Product naming techniques
Linguistically, names are developed by combining morphemes, phonemes, and syntax to create a desired representation of a product.

Morphemes differ from words in that many morphemes may not be able to stand alone. The Sprint name is composed of a single word and a single morpheme. Conversely, a brand like Acuvue is composed of two morphemes, each with a distinct meaning. While "vue" may be able to stand as its own word, "acu" is seen as a prefix or a bound morpheme that must connect to a free morpheme like "vue."

Phonemes are minimal units of sound. Depending on the speaker's accent, the English language has about 44 phonemes. In product naming, names that are phonetically easy to pronounce and that are well balanced with vowels and consonants have an advantage over those that are not. Likewise, names that begin with or stress plosive consonant sounds B, hard C, D, G, K, P or T are often used because of their attention-getting quality. Some phoneme sounds in English, for example L, V, F and W are thought of as feminine, while others such as X, M and Z are viewed as masculine.

Syntax, or word order, is key to consumers' perceptions of a product name. Banana Republic would not carry the same meaning were it changed to "Republic Banana." Syntax also has significant implications for the naming of global products, because syntax has been argued to cross the barrier from one language to another. (See the pioneering work on Universal Grammar by Noam Chomsky)

Some specific product naming techniques, including a combination of morphemes, phonemes and syntax are shown in the graph below.

Owning a name: Trademarks, URLs and beyond

A consideration companies find important in developing a product name is its "trademarkability". Product name trademarks may be established in a number of ways:

 In many countries, including the United States, names can be used as trademarks without formal registration through first use or common law—simply to protect an established product's name and reputation.
 Product names can be formally registered within a state, with protection limited to that state's borders.
 In the United States, a federal trademark registration is filed with the USPTO and offered protection for as long as the mark is in use.
 The preeminent system for registering international trademarks in multiple jurisdictions is the Madrid system.

In addition, protecting a trademark is just as important as the initial process of registration. Trademark rights are maintained through actual use of the trademark, and will diminish over time if a trademark is not actively used.

Companies need to consider whether they can own a name in the digital realm. Securing a domain name, particularly with the globally recognized dot-com extension, is critical for some companies.  It has also become increasingly important for firms to interact with their audience through social media websites.  Social media sites like Facebook, Twitter, Pinterest and Instagram all have procedures for acquiring a name on their sites. In modern communication, the trademark is just the start of owning a name.

International considerations
Because English is widely viewed as a global language, with over 380 million native speakers, many international trademarks are created in English. Still, language differences present difficulties when using a trademark internationally.
::::
Answer these from the product naming text:
1. About how many phonemes does English have?
2. What system is named as the preeminent one for registering international trademarks in multiple jurisdictions?
3. How many native English speakers does the text give?
::::
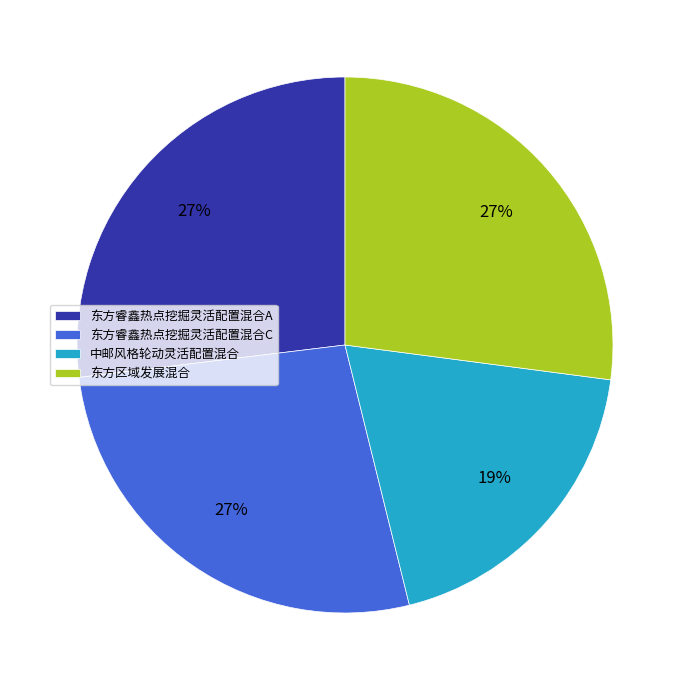

To the nearest percent, what is the difference between the largest and smallest slice percentages?

8%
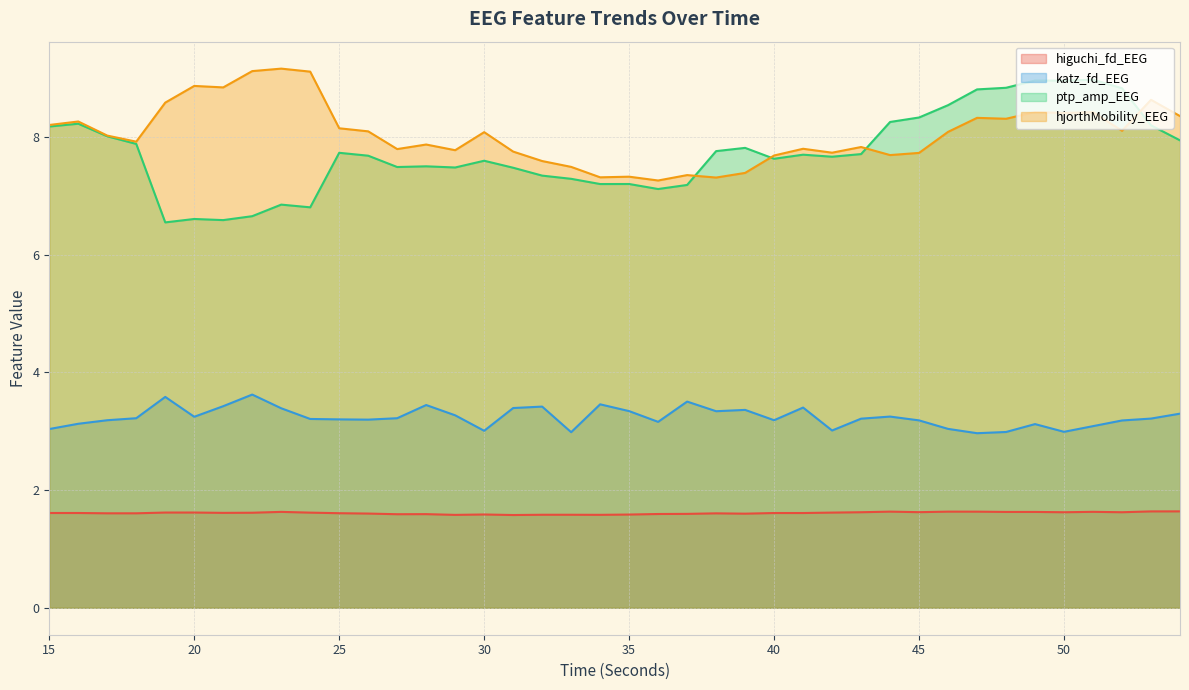

The value of higuchi_fd_EEG at 41 is 2.2. True or false?

False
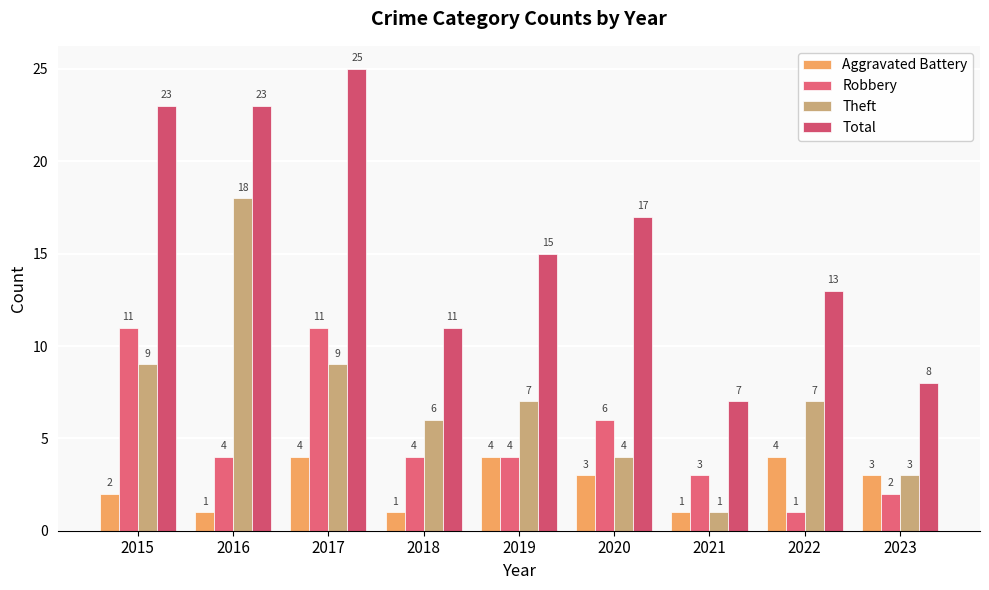

Count the Robbery values in the range 3 to 6.

5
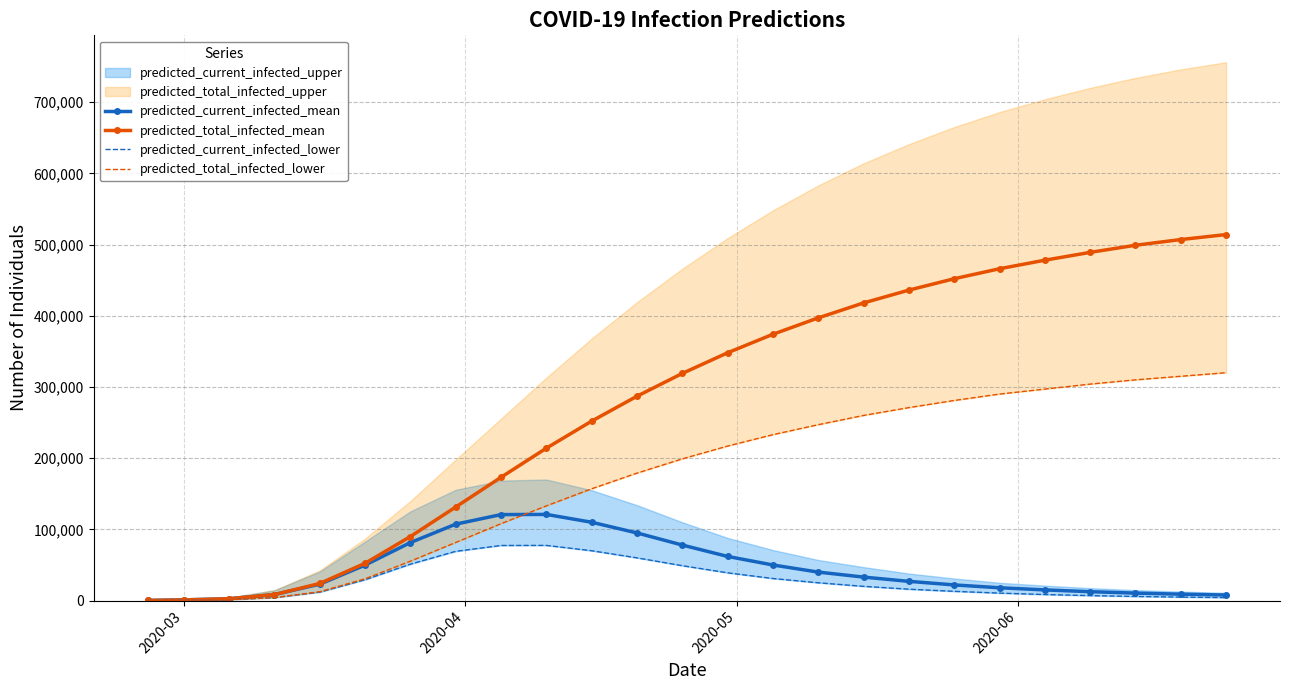

What is the highest value of the predicted_total_infected_mean series?

514000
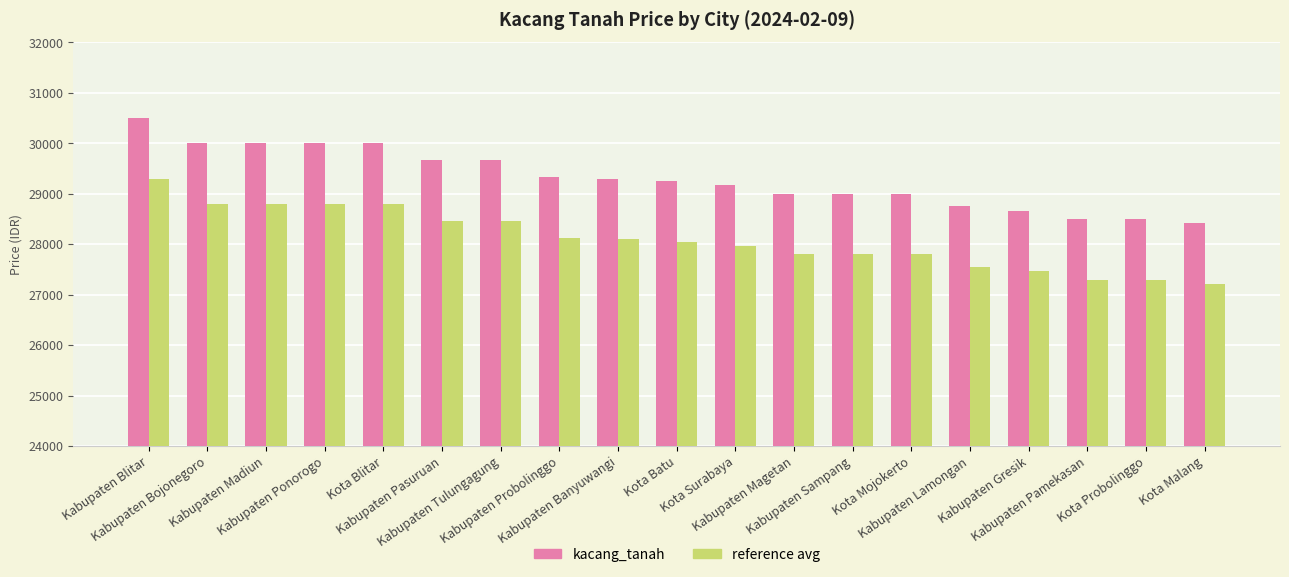

How many data points in reference avg are less than 28050?

9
::::
#### [THE ANSWER]
1. About 44, depending on the speaker's accent.
2. The Madrid system.
3. Over 380 million.